“Do I hear fifty dollars for the lot?” Pender barked, and slammed the gavel down like he was tenderizing meat. “Fifty!” shouted a toothless prospector near the front. “Need a cook and a warmer!” The crowd erupted, the laughter sharp and hungry. Nell felt bile climb her throat. She did what she’d done all week: swallowed it, then swallowed the fear behind it, then stood taller anyway because Lottie was watching her, and Lottie believed her big sister could hold the world together by force of will alone.
Virgil didn’t look at them. He stared at the whiskey bottle on the bar like it was the only honest thing in the room.
“Seventy!” called out a man in a suit too clean for Montana, a brothel owner from farther north. His smile was expensive and empty. “Seventy for the lot.” The numbers began climbing, dirty and fast, voices tossing bids like stones. Nell watched her sisters’ lives become arithmetic.

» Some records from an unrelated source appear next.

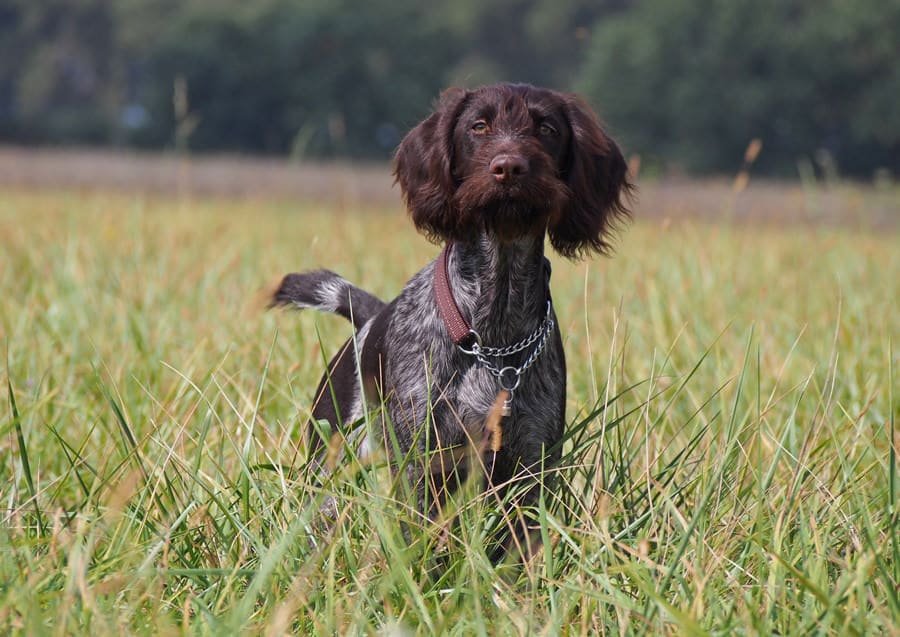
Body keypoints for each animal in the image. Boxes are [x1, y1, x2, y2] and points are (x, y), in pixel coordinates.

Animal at [270, 82, 628, 556]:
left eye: (547, 128)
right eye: (478, 126)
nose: (509, 167)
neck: (493, 330)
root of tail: (369, 320)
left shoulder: (530, 468)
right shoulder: (424, 462)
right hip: (330, 471)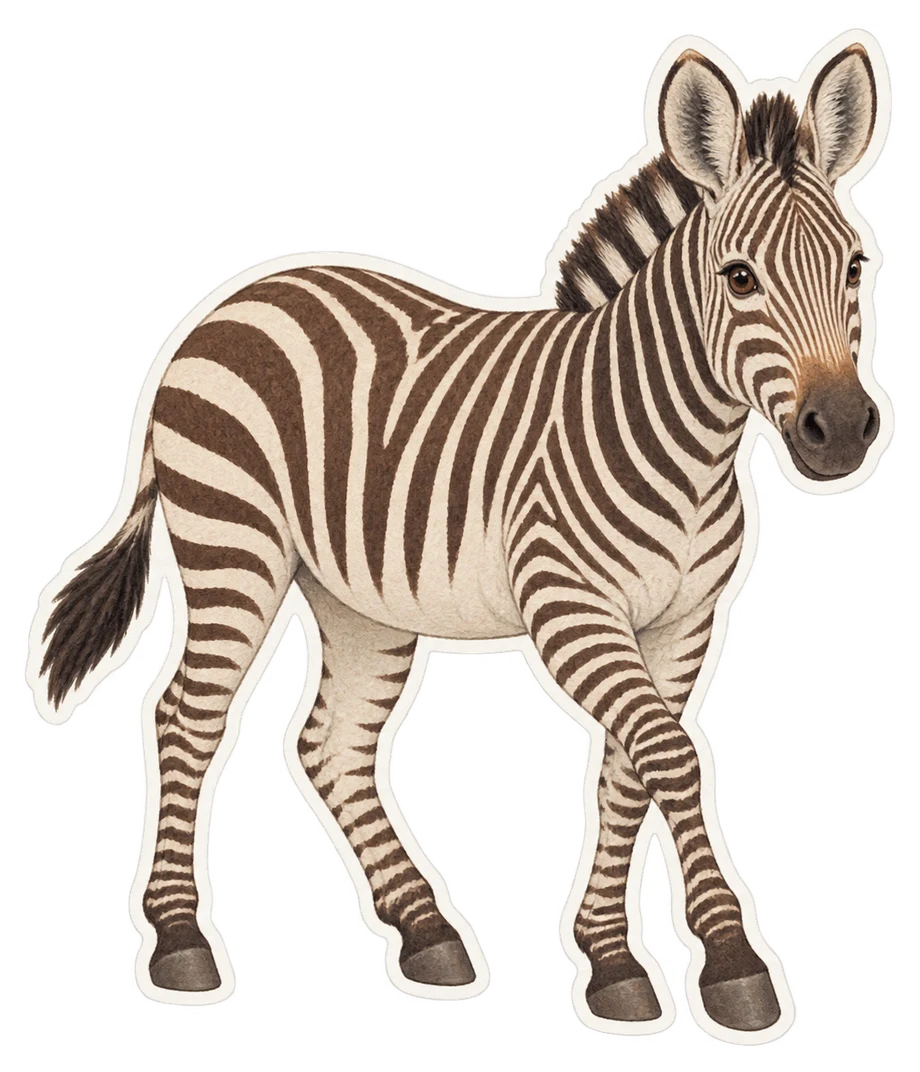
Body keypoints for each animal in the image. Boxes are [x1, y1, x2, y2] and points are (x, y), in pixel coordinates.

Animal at [29, 39, 886, 1034]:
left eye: (856, 267)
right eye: (739, 277)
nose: (844, 430)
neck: (682, 441)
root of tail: (230, 304)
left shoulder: (681, 623)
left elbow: (632, 767)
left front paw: (612, 963)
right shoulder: (573, 607)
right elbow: (668, 756)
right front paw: (733, 967)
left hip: (359, 597)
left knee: (329, 744)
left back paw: (428, 935)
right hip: (233, 545)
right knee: (185, 717)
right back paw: (180, 946)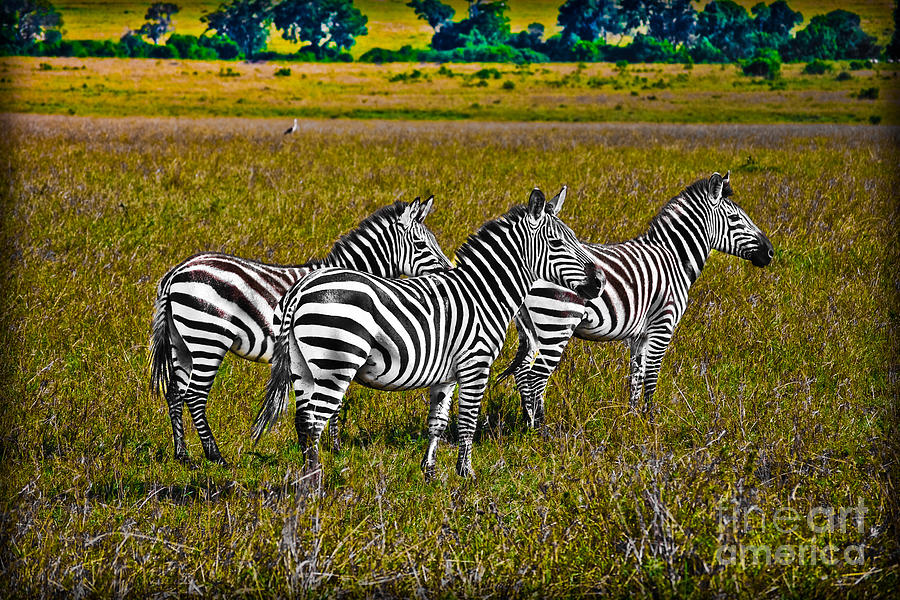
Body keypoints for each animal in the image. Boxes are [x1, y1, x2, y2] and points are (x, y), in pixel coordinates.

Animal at [149, 197, 453, 465]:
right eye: (421, 244)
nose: (450, 272)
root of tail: (175, 272)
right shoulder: (337, 346)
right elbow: (336, 405)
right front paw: (335, 449)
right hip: (207, 338)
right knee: (195, 395)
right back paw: (216, 457)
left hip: (181, 341)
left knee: (174, 392)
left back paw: (183, 456)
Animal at [253, 186, 606, 481]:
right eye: (558, 244)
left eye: (575, 239)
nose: (599, 284)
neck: (483, 294)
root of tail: (302, 289)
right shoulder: (476, 366)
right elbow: (467, 422)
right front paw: (467, 475)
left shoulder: (446, 376)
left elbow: (437, 424)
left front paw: (431, 474)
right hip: (336, 362)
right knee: (314, 422)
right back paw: (316, 485)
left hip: (302, 366)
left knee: (302, 423)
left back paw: (307, 479)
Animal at [502, 171, 774, 426]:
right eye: (736, 219)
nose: (771, 252)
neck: (674, 258)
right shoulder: (662, 325)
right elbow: (652, 375)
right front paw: (651, 421)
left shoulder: (639, 335)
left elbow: (636, 375)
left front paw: (632, 420)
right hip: (557, 321)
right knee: (536, 376)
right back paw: (541, 429)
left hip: (531, 328)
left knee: (523, 372)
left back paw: (527, 423)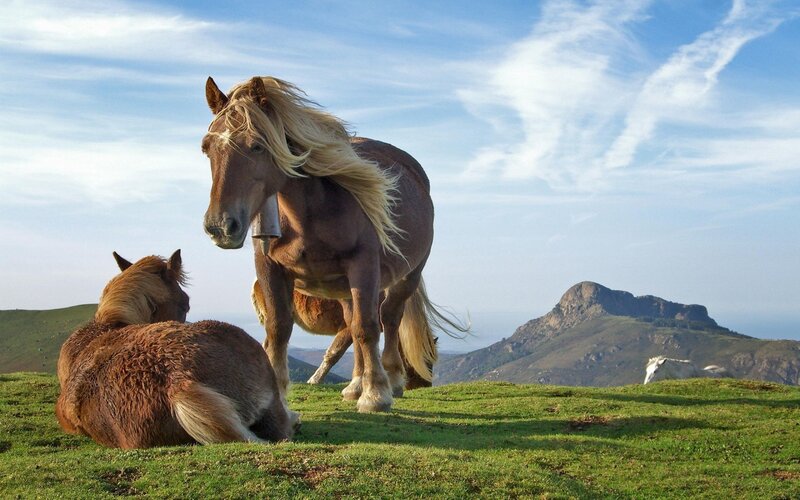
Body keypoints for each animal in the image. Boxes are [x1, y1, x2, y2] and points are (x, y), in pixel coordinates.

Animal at [202, 76, 466, 412]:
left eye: (257, 145)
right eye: (207, 148)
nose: (220, 226)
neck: (309, 213)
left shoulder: (364, 266)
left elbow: (367, 328)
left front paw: (376, 395)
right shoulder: (269, 267)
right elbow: (278, 330)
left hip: (407, 274)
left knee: (388, 318)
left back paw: (390, 379)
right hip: (343, 287)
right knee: (353, 322)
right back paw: (355, 384)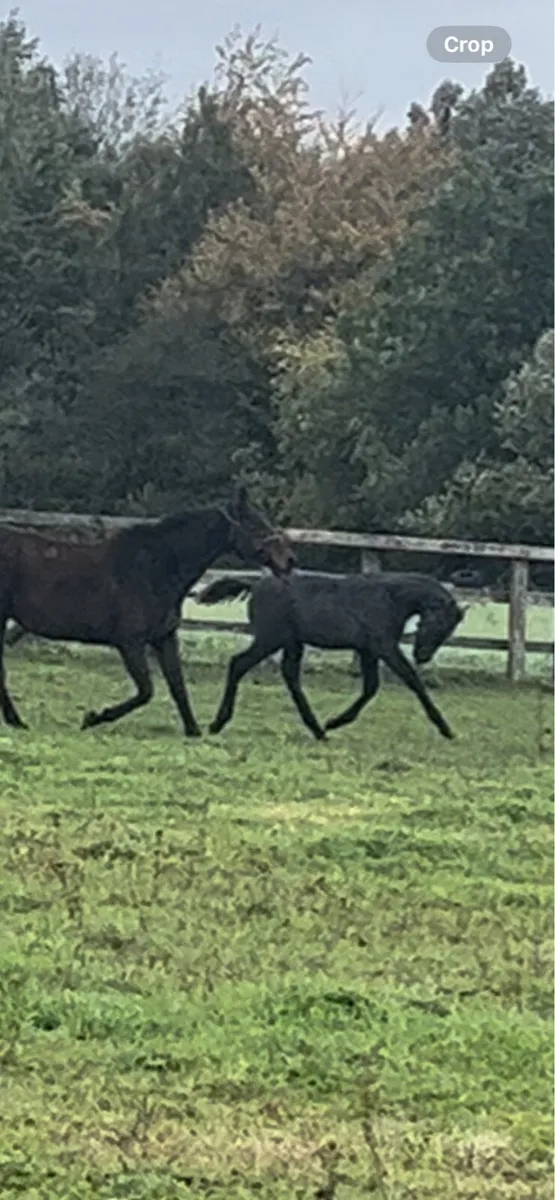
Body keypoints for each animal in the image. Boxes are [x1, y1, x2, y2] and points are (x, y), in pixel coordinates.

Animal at [0, 485, 296, 734]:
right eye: (255, 524)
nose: (289, 560)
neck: (157, 569)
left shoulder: (164, 638)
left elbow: (177, 685)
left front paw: (194, 731)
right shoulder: (130, 642)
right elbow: (146, 691)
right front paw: (94, 718)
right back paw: (16, 721)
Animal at [197, 570, 467, 741]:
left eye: (448, 630)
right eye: (438, 624)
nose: (422, 656)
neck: (388, 598)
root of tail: (255, 585)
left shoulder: (368, 651)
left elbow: (371, 687)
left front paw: (335, 722)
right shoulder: (385, 647)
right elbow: (413, 682)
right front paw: (446, 729)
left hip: (291, 644)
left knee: (290, 677)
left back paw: (318, 730)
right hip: (270, 639)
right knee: (238, 664)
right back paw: (218, 723)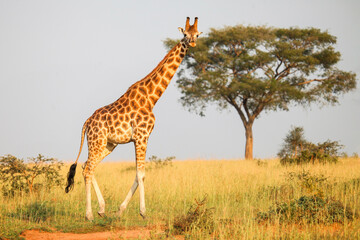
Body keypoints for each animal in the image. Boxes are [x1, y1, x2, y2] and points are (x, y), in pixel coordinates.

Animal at [65, 16, 202, 221]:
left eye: (197, 34)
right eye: (185, 34)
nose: (192, 42)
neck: (151, 98)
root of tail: (86, 123)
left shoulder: (139, 138)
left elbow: (138, 174)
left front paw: (120, 210)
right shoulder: (141, 136)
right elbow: (141, 174)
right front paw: (143, 212)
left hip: (108, 145)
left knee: (85, 166)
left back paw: (101, 209)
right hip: (97, 142)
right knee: (88, 169)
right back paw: (89, 214)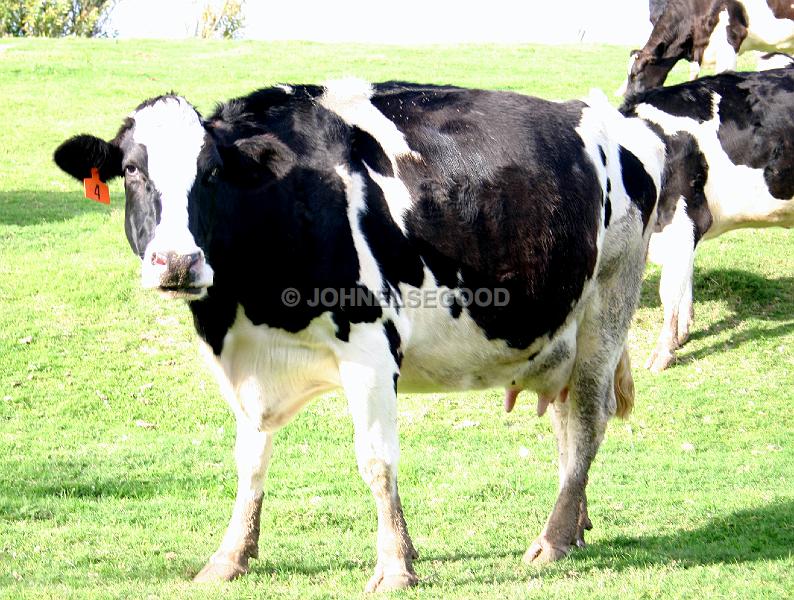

June leaned forward, mouth close to Nell’s ear. “If they separate us,” she whispered, “I run. And I come back. And I kill Virgil.”
“Hush,” Nell hissed through clenched teeth, though her heart agreed with every word. “Stay behind me.”
The price rose. One hundred. One fifty. Two hundred. The brothel man kept lifting his hand with calm certainty, as if he was buying furniture. At three hundred, Virgil looked giddy, cheeks flushing with relief. He was already spending money that smelled like betrayal.
Pender lifted his gavel, ready to end it. Then the saloon’s batwing doors didn’t swing open. They were kicked. The hinges rattled. The piano stuttered into silence. Even the men mid-laugh froze, their amusement turning into something cautious and animal.
A shadow stretched across the smoke like a warning. A man stood in the doorway with rain on his shoulders and the faint scent of gun oil clinging to him like a second skin. He wore a long duster stained with badlands dust, hat pulled low enough to cut his face in half. Spurs gleamed at his boots, heavy silver that rang a slow, deliberate rhythm as he stepped inside. He didn’t look around. He didn’t need to. His presence did the looking for him.
Someone muttered, like saying it too loud might summon a curse. “Silas Hart.”